Task to carry out:
What is needed here is each entry reproduced exactly, without its pictures.

Source material:
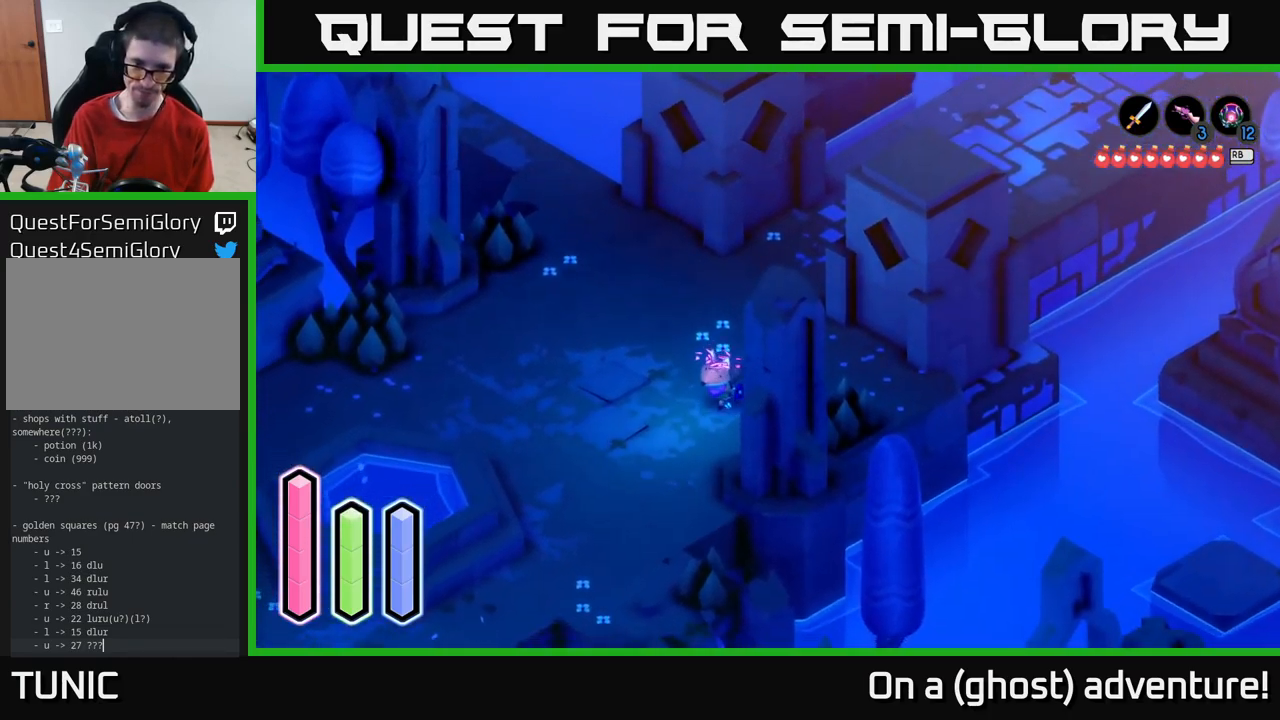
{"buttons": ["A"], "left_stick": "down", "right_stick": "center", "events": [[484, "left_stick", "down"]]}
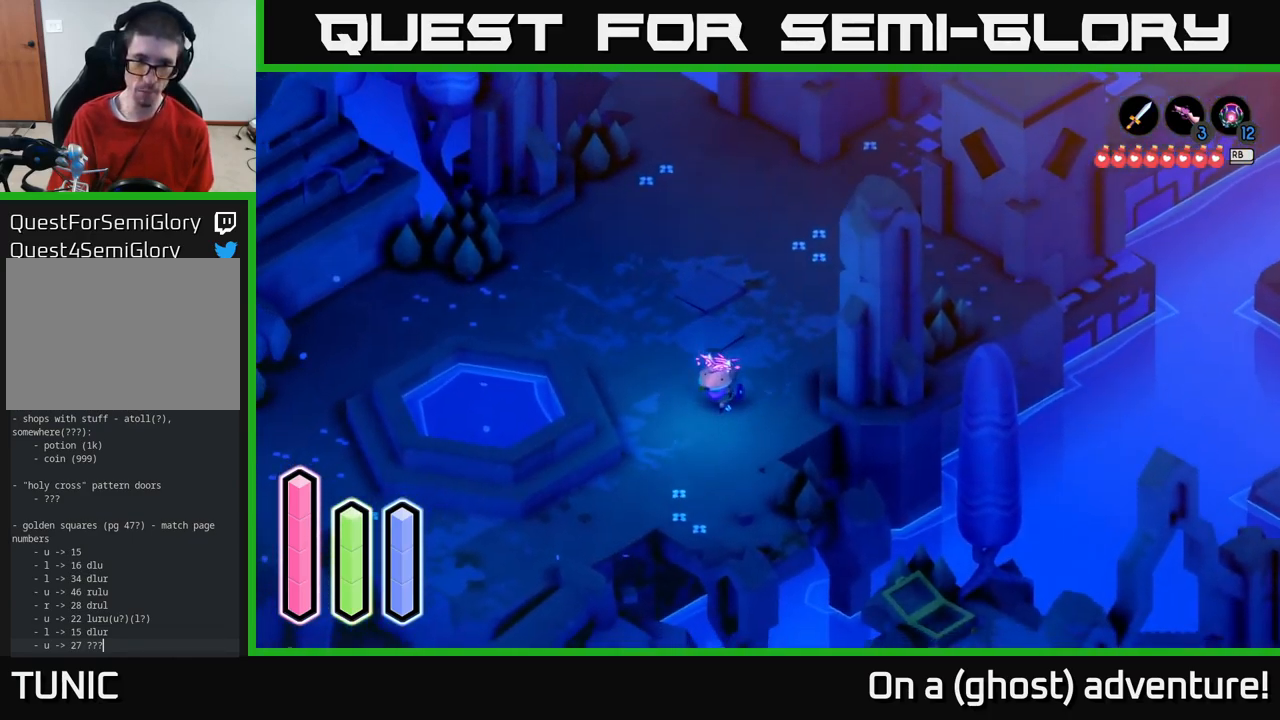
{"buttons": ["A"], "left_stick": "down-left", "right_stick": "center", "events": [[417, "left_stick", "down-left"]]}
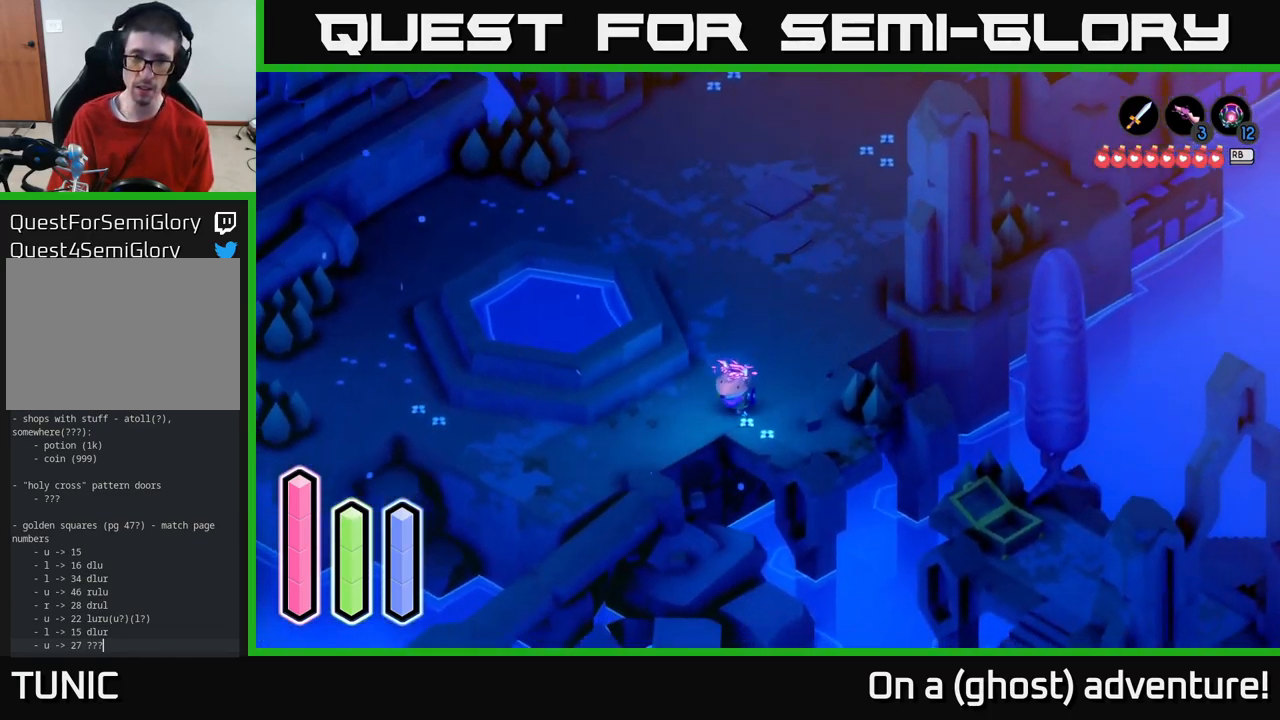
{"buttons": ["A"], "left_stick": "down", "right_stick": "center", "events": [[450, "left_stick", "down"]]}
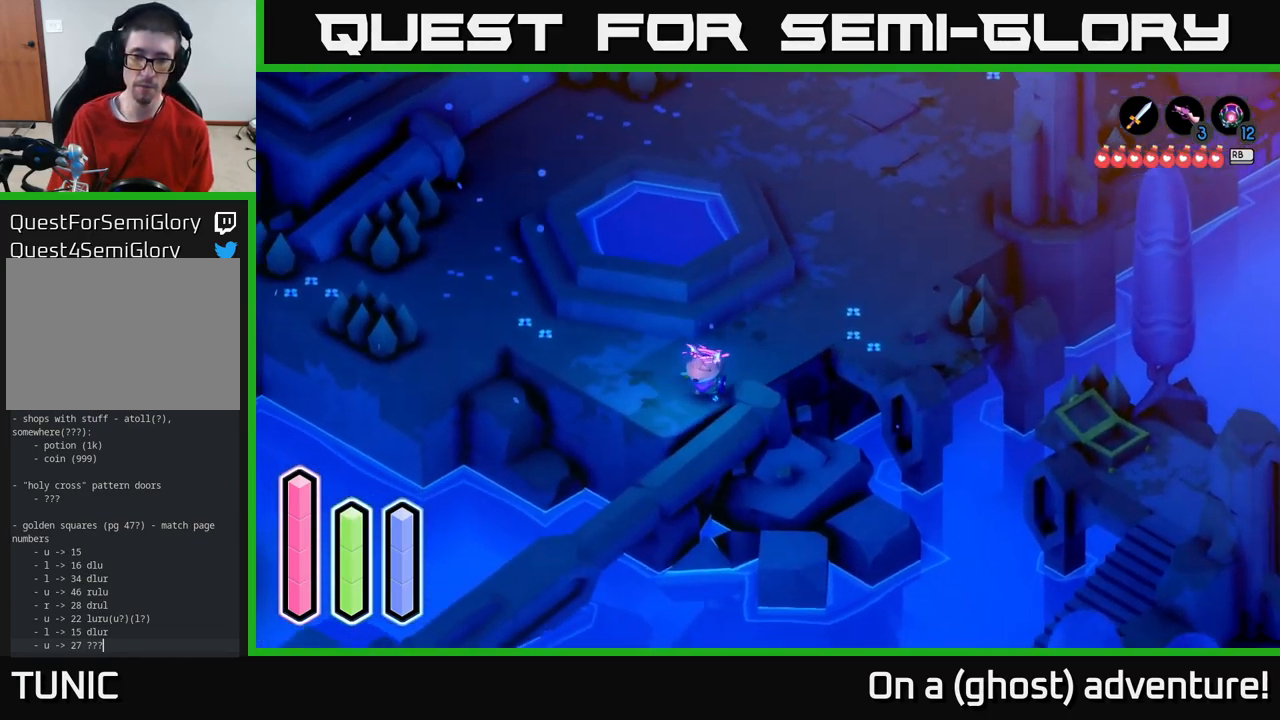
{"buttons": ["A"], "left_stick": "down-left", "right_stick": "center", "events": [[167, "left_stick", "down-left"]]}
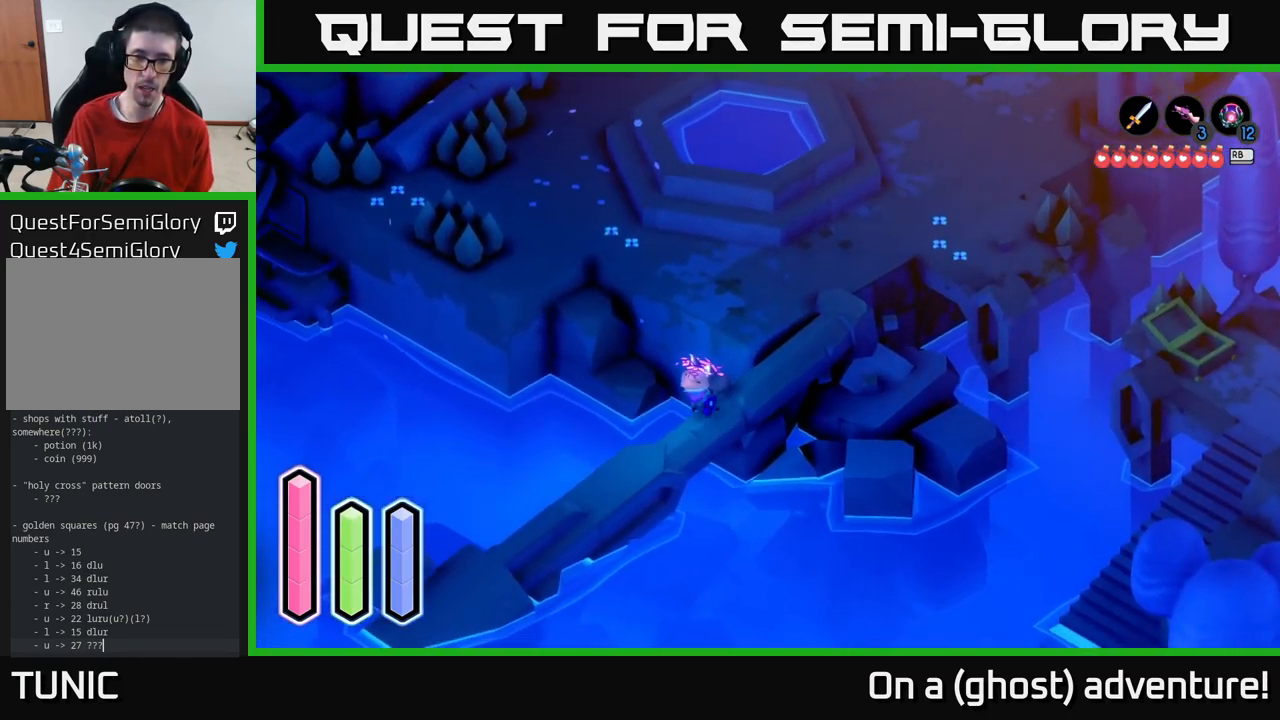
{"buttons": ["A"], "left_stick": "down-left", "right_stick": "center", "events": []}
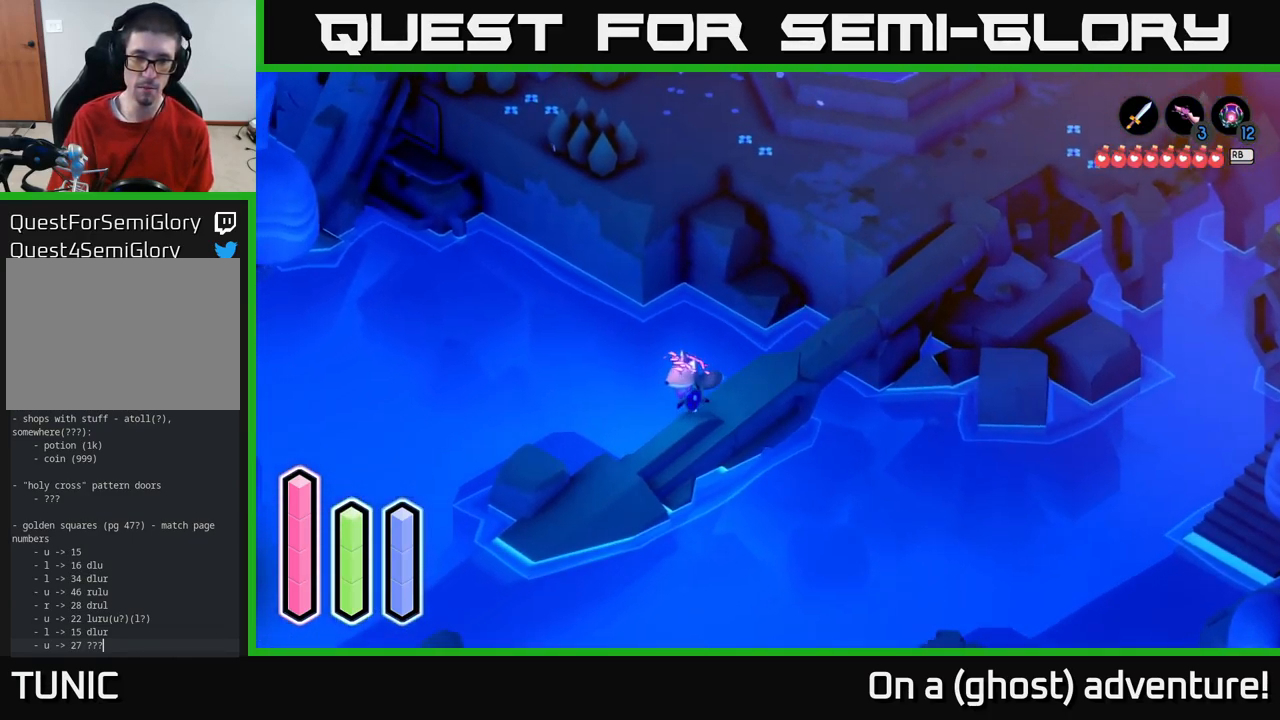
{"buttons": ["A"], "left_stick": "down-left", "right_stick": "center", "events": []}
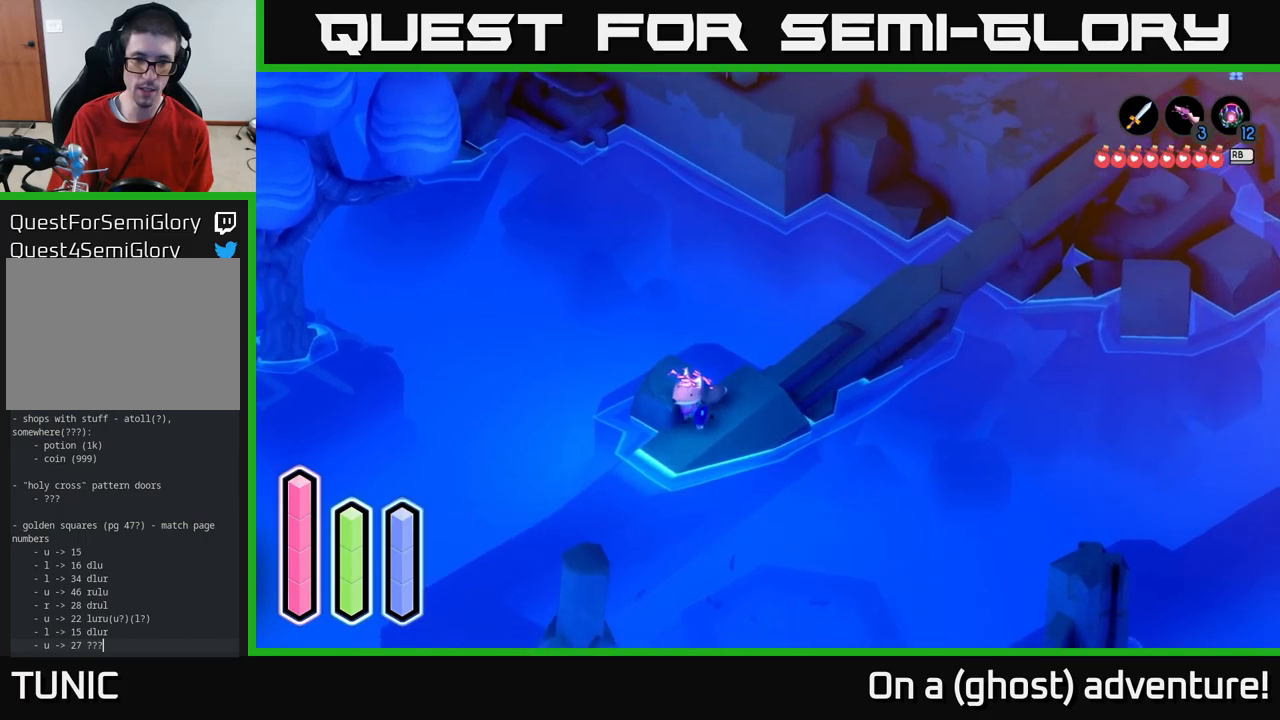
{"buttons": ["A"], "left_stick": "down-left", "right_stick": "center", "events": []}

Solution:
{"buttons": ["A"], "left_stick": "down", "right_stick": "center", "events": [[484, "left_stick", "down"]]}
{"buttons": ["A"], "left_stick": "down-left", "right_stick": "center", "events": [[417, "left_stick", "down-left"]]}
{"buttons": ["A"], "left_stick": "down", "right_stick": "center", "events": [[450, "left_stick", "down"]]}
{"buttons": ["A"], "left_stick": "down-left", "right_stick": "center", "events": [[167, "left_stick", "down-left"]]}
{"buttons": ["A"], "left_stick": "down-left", "right_stick": "center", "events": []}
{"buttons": ["A"], "left_stick": "down-left", "right_stick": "center", "events": []}
{"buttons": ["A"], "left_stick": "down-left", "right_stick": "center", "events": []}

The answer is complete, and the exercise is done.